## What you will do
Copy the records below exactly, starting at the line that contains "Đơn vị SEO trọn gói – Magazinesusa" and ending at the line that contains "Den motverkar även"; leave out any pictures.

[[ Data for processing open ]]

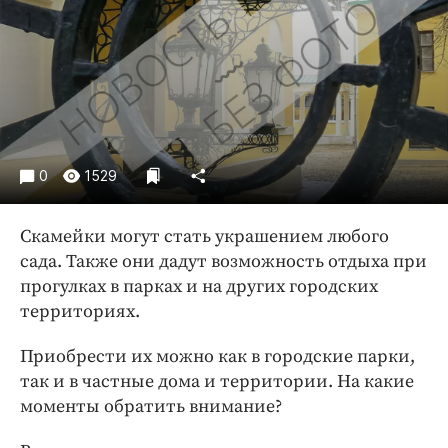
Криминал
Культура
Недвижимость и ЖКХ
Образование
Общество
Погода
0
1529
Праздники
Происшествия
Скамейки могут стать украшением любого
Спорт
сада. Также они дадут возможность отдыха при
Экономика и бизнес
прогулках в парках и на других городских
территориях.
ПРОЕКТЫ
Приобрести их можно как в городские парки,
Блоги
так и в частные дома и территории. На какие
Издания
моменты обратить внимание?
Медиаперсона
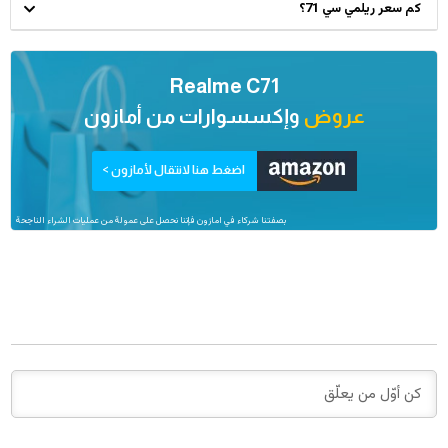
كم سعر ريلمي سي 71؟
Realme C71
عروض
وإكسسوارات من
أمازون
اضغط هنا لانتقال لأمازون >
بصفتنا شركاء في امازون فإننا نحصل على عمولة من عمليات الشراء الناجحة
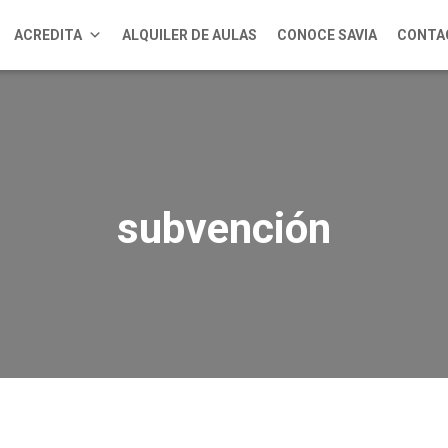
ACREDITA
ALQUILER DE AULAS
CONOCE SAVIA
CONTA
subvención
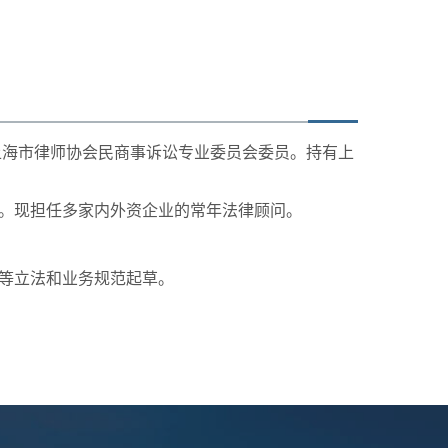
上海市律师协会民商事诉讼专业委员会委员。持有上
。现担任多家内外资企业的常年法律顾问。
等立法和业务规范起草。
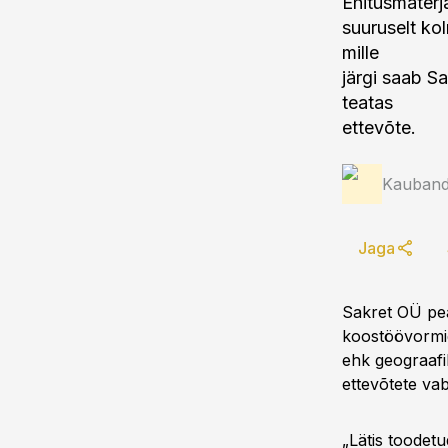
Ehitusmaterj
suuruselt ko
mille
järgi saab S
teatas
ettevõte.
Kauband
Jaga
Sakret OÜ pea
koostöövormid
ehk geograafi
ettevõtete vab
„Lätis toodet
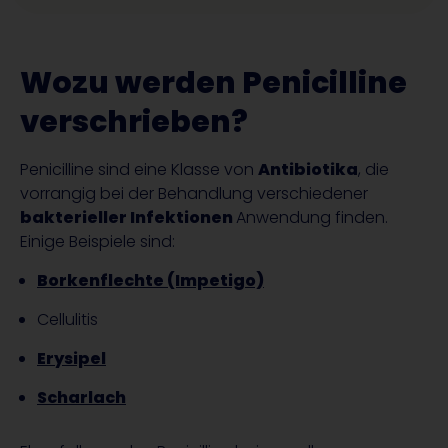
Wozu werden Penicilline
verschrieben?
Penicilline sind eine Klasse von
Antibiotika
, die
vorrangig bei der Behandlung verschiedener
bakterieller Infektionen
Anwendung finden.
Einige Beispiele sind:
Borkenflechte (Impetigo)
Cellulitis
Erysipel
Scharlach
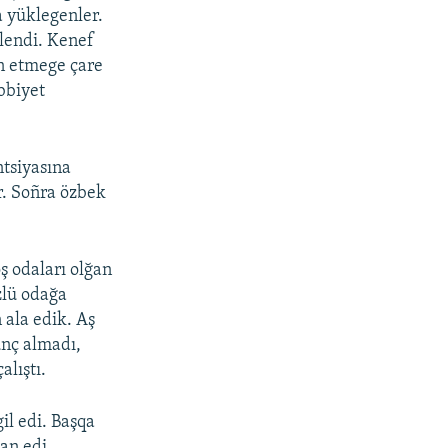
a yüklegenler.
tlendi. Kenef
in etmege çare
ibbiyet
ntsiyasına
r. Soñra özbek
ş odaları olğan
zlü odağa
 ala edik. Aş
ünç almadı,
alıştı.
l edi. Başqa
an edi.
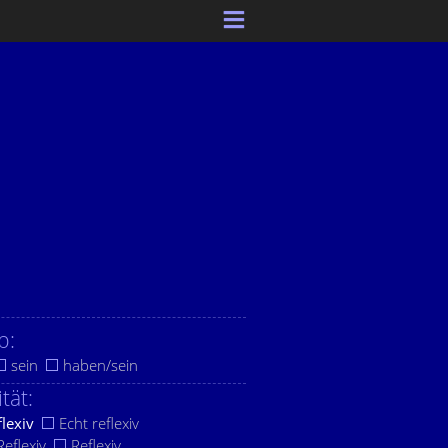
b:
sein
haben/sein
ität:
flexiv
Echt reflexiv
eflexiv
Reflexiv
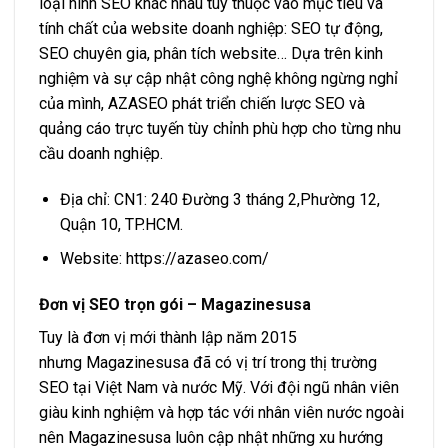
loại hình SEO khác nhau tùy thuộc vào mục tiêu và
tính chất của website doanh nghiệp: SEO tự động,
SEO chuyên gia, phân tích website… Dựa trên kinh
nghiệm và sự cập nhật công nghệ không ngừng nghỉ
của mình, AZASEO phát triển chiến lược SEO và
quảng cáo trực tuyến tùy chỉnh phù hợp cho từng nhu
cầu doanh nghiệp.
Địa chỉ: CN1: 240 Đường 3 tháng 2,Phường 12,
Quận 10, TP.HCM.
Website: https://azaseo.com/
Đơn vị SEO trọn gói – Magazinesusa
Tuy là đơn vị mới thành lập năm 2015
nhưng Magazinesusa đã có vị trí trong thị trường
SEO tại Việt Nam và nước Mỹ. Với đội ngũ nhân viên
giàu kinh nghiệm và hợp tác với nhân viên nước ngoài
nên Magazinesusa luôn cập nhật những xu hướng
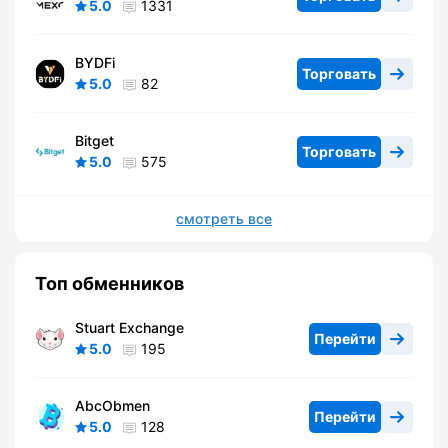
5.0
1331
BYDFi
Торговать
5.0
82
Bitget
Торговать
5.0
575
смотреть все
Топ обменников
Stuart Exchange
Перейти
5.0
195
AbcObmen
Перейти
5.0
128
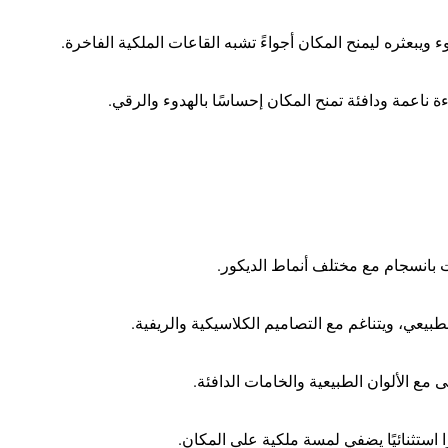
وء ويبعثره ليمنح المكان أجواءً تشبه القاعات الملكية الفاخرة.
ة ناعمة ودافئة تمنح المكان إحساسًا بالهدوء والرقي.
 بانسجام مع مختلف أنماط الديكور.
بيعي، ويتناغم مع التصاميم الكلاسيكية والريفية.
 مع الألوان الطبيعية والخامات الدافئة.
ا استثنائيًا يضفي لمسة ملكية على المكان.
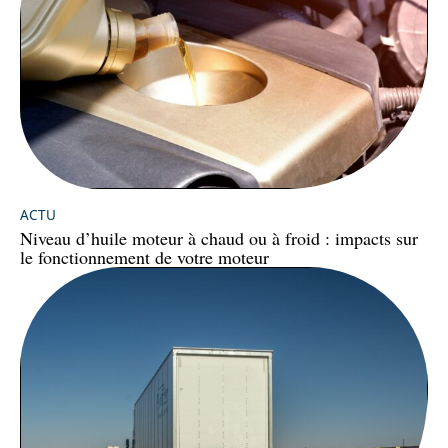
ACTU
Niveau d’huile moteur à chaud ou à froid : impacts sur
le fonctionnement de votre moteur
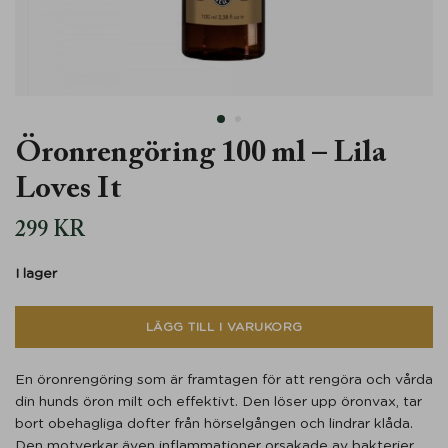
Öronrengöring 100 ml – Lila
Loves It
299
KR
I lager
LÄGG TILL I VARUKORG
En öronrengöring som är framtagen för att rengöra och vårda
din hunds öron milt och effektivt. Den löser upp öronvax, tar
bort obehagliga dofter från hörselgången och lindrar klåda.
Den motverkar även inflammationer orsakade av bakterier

[[ Data for processing closed ]]
[[ Data for processing open ]]

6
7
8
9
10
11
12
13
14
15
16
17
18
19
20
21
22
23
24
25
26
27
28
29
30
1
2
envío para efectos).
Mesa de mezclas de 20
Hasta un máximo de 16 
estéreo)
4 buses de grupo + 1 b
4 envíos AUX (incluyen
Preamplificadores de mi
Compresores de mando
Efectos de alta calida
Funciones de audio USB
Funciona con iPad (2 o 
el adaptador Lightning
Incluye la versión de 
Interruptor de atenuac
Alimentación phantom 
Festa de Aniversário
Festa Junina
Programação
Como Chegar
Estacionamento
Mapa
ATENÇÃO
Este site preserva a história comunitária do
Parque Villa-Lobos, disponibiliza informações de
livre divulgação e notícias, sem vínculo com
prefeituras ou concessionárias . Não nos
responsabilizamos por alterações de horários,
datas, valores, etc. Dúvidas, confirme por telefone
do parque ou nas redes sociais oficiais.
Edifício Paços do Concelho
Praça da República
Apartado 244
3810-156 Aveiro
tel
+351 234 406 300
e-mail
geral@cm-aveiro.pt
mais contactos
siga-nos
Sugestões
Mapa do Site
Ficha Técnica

[[ Data for processing closed ]]

## Exercise response
Đơn vị SEO trọn gói – Magazinesusa
Tuy là đơn vị mới thành lập năm 2015
nhưng Magazinesusa đã có vị trí trong thị trường
SEO tại Việt Nam và nước Mỹ. Với đội ngũ nhân viên
giàu kinh nghiệm và hợp tác với nhân viên nước ngoài
nên Magazinesusa luôn cập nhật những xu hướng
5.0
1331
BYDFi
Торговать
5.0
82
Bitget
Торговать
5.0
575
смотреть все
Топ обменников
Stuart Exchange
Перейти
5.0
195
AbcObmen
Перейти
5.0
128
وء ويبعثره ليمنح المكان أجواءً تشبه القاعات الملكية الفاخرة.
ة ناعمة ودافئة تمنح المكان إحساسًا بالهدوء والرقي.
 بانسجام مع مختلف أنماط الديكور.
بيعي، ويتناغم مع التصاميم الكلاسيكية والريفية.
 مع الألوان الطبيعية والخامات الدافئة.
ا استثنائيًا يضفي لمسة ملكية على المكان.
ACTU
Niveau d’huile moteur à chaud ou à froid : impacts sur
le fonctionnement de votre moteur
Öronrengöring 100 ml – Lila
Loves It
299
KR
I lager
LÄGG TILL I VARUKORG
En öronrengöring som är framtagen för att rengöra och vårda
din hunds öron milt och effektivt. Den löser upp öronvax, tar
bort obehagliga dofter från hörselgången och lindrar klåda.
Den motverkar även inflammationer orsakade av bakterier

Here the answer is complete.